2

I am currently using Cython but my code involved taking the norm of each row/column combination multiple times in a loop so even a 1000x1000 matrix is extremely slow. I am thinking of switching to C+ LAPACK.. Whats the standard for working with huge matrices?

The most expensive steps, it looks like, involved taking the dot product of all row/column combinations and looping over the upper triangle of the matrix.

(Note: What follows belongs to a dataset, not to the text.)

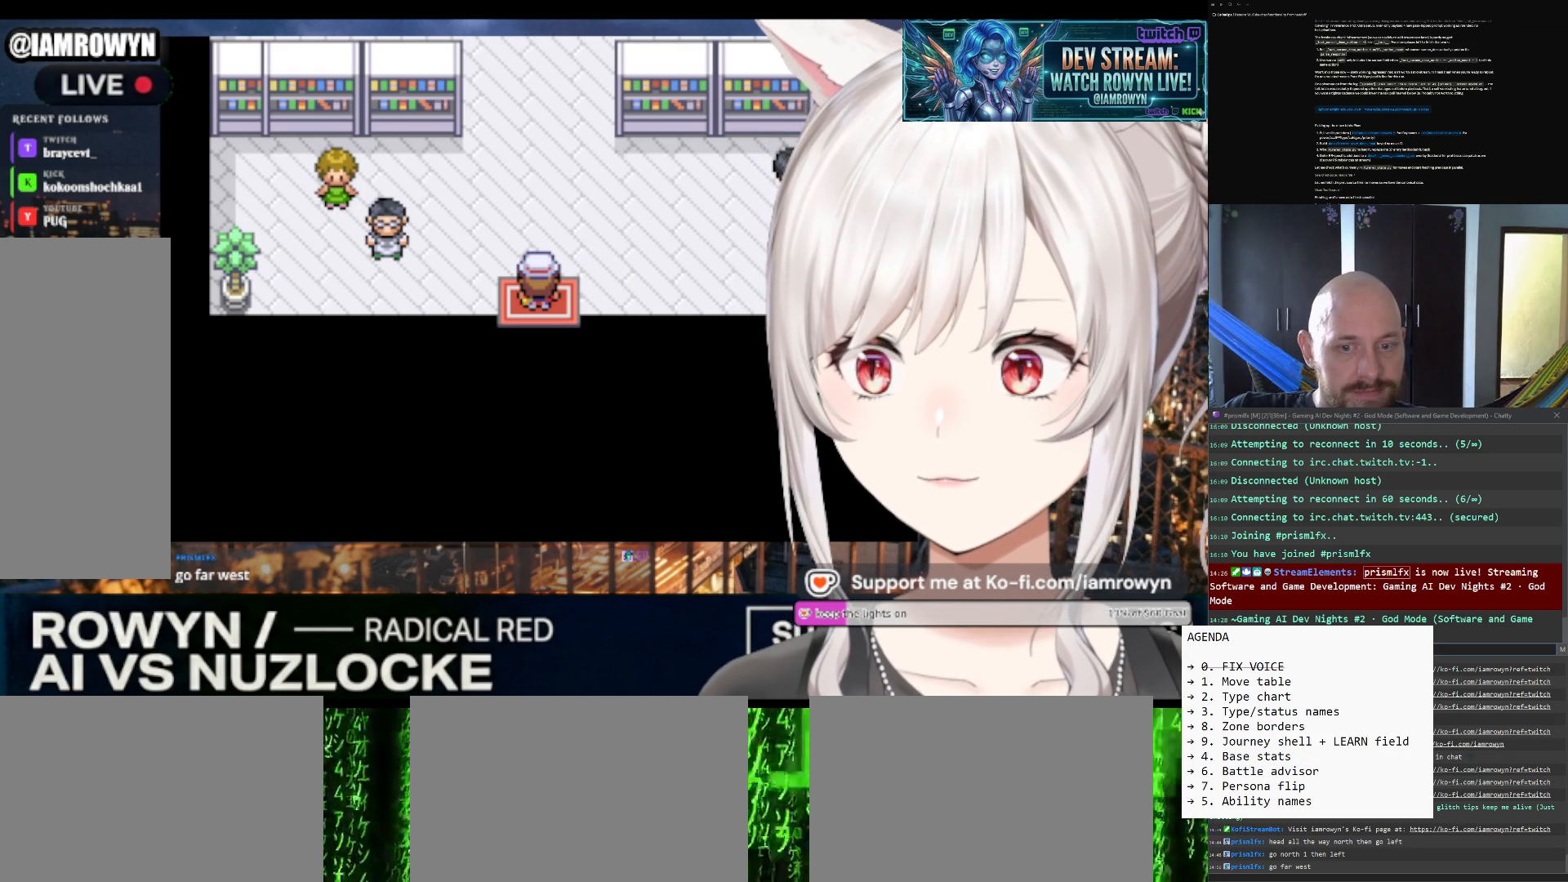
{"buttons": ["A"], "events": []}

The matrices are not sparse.

methane
  • 667
  • 2
  • 8
  • 17

2 Answers2

2

Try Numpy, 1000x1000 sounds kinda small for it.
It is implemented in C and can take advantage of linear algebra libraries, so it can be fast. Read this.
If there aren't many entries, Use sparse matrices.

import numpy as np
A = np.random.rand(1000,1000)
np.linalg.norm(A, axis=1)    # takes me under 5 ms

You should provide more details if you want more specific help.

Community
  • 1
  • 1
Prashant Kumar
  • 20,069
  • 14
  • 47
  • 63
  • 1
    +1, but OP said `10000x10000`, which is pretty big even for numpy. For me, `timeit np.linalg.norm(A, axis=1)` gives `1.59 s per loop` – askewchan Nov 26 '13 at 20:14
  • Ah, I got lost in all the zeros. 10000x10000 is pretty big, so maybe another venue besides Numpy should be investigated, like C code/libraries. But it is telling that he says 1000x1000 is extremely slow. Sounds to me like the code needs to take better advantage of vectorization. – Prashant Kumar Nov 26 '13 at 20:19
  • Yeah, I agree. If they get bigger though, it's memory that's an issue not just speed, and something like PyTables might be necessary. – askewchan Nov 26 '13 at 20:21
  • Hm, actually, `timeit np.sqrt(np.einsum('ij,ij->i', A, A))` gives `147 ms per loop` – askewchan Nov 26 '13 at 20:26
  • For `n=1e5; np.random.rand(n, n)`, sqrt-einsum takes me just `45 ms per loop`. But using `linalg.norm`, my ipython session dies! – Prashant Kumar Nov 26 '13 at 21:24
  • Ha, funny that your `einsum` is faster, but my `linalg.norm` at least survives :P – askewchan Nov 26 '13 at 21:28
1

In C, as a general guideline and with no sample code to look at, the only thing you can do to optimize matrix operations is making sure you are using contiguous memory blocks so the whole matrices can be kept in the processor's cache (or at least reduce RAM interaction to the possible minimum), i.e. if you are dynamically allocating memory, ask for a whole block of memory for each matrix, and then either handle the indexes arithmetically:

for (i = 0;i < rows; i++)
{
  for (j = 0; j < columns; j++)
  {
     matrix[i*rows + j] = do_whatever();
   }
}

or create a set of pointers to the beginning of your columns if you prefer to use the standard [i][j] notation, although this approach has the potential to reduce performance since processor would have to handle 2 arrays instead of one for a single matrix. If you are using standard arrays, you won't have to worry about it.

The other important change you can make is parallelization of your calculations (multiple threads).

Working with matrices is inherently slow, and optimization tricks can only be applied if certain assumptions about the data can be made, like symmetry or some other property that could save you some operations.